— YOUR TASK —
Go through the data and retrieve each line that includes the string "bare".

— EXERCISE MATERIALS —
--- START ---

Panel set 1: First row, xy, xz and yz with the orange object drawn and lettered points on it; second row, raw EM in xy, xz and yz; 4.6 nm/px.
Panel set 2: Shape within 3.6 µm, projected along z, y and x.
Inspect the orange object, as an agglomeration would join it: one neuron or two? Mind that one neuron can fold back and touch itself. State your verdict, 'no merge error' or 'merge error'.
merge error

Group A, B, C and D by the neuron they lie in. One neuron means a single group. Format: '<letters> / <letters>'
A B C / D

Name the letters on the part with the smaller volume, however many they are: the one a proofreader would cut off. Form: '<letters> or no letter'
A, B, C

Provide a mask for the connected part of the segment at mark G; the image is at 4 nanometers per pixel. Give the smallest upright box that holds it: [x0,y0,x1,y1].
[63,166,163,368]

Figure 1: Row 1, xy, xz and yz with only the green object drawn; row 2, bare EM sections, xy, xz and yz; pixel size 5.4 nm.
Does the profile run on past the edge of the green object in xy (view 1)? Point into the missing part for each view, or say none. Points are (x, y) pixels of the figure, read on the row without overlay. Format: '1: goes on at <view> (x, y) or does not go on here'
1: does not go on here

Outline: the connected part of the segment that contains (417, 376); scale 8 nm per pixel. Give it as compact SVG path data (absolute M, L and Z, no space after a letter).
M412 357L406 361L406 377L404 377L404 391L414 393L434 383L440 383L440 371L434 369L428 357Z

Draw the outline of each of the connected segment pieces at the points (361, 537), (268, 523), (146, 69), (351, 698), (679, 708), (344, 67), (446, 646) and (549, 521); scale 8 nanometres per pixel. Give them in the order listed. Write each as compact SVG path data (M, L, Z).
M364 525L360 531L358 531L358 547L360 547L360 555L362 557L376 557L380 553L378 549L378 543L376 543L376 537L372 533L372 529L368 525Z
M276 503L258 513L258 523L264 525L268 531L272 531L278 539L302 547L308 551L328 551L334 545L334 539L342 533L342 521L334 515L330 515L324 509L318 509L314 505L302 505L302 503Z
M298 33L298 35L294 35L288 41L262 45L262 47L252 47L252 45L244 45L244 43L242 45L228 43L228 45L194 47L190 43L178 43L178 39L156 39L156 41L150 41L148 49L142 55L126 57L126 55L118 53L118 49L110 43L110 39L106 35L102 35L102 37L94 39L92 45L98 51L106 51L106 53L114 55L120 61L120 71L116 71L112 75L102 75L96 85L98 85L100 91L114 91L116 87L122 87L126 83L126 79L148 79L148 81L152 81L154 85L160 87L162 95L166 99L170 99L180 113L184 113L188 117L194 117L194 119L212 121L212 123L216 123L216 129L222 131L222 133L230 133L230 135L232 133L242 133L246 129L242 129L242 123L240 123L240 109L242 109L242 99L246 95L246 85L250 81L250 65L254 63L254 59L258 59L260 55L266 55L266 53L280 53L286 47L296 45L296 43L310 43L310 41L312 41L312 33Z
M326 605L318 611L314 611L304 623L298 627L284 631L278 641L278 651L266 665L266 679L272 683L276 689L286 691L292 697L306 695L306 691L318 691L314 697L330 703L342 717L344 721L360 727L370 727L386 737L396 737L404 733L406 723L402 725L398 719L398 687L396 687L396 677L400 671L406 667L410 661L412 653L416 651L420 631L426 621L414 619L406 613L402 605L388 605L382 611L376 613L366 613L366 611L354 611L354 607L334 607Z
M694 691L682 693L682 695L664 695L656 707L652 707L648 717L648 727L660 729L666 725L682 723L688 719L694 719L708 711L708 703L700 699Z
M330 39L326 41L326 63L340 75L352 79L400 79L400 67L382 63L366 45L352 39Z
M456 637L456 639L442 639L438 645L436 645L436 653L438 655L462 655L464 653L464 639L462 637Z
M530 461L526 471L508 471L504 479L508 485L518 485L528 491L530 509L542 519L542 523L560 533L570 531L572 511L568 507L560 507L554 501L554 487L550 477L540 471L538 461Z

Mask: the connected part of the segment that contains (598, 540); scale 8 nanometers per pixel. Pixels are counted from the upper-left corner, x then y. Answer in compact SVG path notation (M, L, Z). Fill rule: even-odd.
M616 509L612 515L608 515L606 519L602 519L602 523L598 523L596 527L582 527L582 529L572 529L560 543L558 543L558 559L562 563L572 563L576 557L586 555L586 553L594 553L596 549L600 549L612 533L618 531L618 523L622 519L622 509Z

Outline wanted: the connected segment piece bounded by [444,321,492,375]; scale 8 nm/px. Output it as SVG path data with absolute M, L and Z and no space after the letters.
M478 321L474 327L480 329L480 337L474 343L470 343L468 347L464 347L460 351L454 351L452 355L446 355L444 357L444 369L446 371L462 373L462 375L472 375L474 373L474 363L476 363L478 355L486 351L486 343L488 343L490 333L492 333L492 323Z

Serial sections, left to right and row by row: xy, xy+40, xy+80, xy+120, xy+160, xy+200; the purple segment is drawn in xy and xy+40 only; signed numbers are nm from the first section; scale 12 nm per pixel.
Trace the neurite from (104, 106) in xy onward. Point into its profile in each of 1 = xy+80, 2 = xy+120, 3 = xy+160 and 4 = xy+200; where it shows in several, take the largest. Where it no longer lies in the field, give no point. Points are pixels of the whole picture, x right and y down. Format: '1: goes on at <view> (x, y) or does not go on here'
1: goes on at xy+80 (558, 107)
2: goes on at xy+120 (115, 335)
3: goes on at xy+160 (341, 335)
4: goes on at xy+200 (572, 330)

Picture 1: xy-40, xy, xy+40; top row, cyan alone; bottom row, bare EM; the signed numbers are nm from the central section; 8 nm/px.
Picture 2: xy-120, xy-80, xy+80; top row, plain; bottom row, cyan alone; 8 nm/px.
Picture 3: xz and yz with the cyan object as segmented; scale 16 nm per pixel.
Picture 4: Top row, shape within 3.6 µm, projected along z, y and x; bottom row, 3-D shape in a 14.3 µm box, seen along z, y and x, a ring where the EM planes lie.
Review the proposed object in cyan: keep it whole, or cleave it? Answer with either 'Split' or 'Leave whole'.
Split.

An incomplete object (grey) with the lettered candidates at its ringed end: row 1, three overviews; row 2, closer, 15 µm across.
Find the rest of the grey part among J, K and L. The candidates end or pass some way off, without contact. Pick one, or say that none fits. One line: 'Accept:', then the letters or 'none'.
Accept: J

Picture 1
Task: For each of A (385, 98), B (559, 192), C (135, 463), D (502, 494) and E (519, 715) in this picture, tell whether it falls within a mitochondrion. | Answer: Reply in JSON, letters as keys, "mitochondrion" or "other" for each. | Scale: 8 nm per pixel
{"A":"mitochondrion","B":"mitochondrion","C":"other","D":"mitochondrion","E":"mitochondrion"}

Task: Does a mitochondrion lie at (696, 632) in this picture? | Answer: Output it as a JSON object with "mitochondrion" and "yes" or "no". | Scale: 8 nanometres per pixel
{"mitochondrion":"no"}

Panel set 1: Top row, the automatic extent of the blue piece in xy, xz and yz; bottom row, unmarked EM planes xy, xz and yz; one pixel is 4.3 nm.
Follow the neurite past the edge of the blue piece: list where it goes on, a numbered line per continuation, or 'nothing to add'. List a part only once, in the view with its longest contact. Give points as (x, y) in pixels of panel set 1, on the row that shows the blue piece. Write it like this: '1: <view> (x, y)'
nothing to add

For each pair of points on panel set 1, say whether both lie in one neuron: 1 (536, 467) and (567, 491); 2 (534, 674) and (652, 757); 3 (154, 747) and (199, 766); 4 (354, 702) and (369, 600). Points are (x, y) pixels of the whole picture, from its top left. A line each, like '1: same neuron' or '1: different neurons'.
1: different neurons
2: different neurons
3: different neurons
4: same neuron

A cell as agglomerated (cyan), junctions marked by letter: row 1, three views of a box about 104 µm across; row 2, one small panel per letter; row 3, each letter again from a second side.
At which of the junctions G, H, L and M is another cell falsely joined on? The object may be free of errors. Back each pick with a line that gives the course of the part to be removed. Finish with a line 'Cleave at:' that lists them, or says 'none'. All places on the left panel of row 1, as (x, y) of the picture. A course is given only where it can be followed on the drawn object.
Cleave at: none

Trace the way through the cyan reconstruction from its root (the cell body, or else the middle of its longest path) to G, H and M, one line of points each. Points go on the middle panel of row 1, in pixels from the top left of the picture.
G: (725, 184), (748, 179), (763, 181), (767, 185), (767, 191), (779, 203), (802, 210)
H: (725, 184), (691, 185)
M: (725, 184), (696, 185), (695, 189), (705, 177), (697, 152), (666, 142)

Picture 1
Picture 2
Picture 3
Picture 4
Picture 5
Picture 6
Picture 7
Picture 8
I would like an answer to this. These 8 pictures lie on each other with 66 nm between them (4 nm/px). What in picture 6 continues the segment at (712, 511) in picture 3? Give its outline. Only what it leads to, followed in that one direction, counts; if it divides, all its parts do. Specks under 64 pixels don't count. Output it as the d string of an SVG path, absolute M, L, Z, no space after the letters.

--- END ---

— RESPONSE BOX —
Figure 1: Row 1, xy, xz and yz with only the green object drawn; row 2, bare EM sections, xy, xz and yz; pixel size 5.4 nm.
Picture 1: xy-40, xy, xy+40; top row, cyan alone; bottom row, bare EM; the signed numbers are nm from the central section; 8 nm/px.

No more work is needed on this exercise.